Mubarak was mocked behind his back for his boorishness and lack of refinement whenever he appeared in public. He was nicknamed "La Vache Qui Rit" ("The Laughing Cow") after a French brand of cheese which became popular in Egypt.

In many ways it was miraculous that such an uninspiring and corrupt figure with so little to offer would stay in power for such a long time.

However, rather than proving stable, his regime eventually showed itself to be moribund and Mubarak's authoritarianism and promotion of inequality and corruption proved to be a key factor in the emergence of the 2011 movement which overthrew him, with its slogan, "Bread, Freedom, and Social Justice".

In terms of foreign policy Mubarak aligned Egypt firmly with the US, proving to be pliant and subservient to the global superpower as Egypt became dependent on US aid.

He maintained the peace agreement with Israel that Sadat signed but initially refused to visit Israel and discouraged cultural exchanges and normalisation.

By 1989, Egypt was welcomed back into the Arab fold and its suspension from the Arab League was lifted.

Mubarak sent Egyptian troops to the Gulf in 1990 to take part in the first US-led war against Iraq and liberate Kuwait. He was rewarded with debts owed by Egypt to the Gulf states being forgiven.

However, later on in reign, he became a hate figure in the Arab world when he collaborated with Israel during its siege of the Gaza Strip, which began in 2007.

He was believed to have tacitly endorsed Israel's deadly 2008-09 war against Gaza.

While Mubarak has now passed away, the system he nurtured lives on and is more vicious than ever.

Mubarak's democratically elected successor Mohamed Morsi was overthrown in 2013, after only one year in office by the bloated and corrupt army which propped up Mubarak's rule.

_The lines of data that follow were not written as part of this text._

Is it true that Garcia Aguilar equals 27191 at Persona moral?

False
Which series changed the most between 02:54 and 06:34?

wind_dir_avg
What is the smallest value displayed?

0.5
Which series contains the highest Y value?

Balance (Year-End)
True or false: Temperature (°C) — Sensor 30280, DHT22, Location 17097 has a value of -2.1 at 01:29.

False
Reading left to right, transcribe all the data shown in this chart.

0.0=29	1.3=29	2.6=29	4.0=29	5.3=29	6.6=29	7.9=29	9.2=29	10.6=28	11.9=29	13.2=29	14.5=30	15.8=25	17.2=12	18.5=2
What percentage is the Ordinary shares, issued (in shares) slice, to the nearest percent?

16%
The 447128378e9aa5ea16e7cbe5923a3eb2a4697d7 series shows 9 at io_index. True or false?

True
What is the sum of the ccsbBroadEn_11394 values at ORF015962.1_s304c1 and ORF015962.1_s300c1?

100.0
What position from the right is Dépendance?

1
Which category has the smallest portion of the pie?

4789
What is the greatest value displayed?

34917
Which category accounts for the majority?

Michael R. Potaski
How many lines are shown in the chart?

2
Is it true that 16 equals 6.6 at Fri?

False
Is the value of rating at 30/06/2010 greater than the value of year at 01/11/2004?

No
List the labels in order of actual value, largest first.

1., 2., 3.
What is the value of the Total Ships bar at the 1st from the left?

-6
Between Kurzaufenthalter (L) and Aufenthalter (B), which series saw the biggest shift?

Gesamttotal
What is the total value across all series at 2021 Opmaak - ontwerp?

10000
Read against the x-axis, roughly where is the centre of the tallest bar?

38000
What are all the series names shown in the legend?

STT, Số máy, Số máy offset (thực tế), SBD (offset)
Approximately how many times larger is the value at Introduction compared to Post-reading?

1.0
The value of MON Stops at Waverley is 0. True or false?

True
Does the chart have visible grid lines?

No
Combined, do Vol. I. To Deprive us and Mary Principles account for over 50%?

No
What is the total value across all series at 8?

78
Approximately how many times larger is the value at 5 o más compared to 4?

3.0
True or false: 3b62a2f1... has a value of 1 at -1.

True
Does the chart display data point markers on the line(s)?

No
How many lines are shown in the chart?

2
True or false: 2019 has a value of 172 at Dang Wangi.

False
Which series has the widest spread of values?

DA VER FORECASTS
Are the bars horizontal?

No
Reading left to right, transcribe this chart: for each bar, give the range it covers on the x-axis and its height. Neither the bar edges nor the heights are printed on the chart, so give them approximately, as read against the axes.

Mubarak was charged with involvement in the killing of protesters after the 2011 revolution but was acquitted of all charges in 2017.

In prison, Mubarak reportedly received "royal treatment" in contrast to his hapless successor Morsi, who died at the age of 67 in a courtroom after suffering deliberate medical neglect.

While Mubarak ceased to be president of Egypt nine years ago, the system he created survived the revolution which overthrew him and is likely to remain for a long time to come.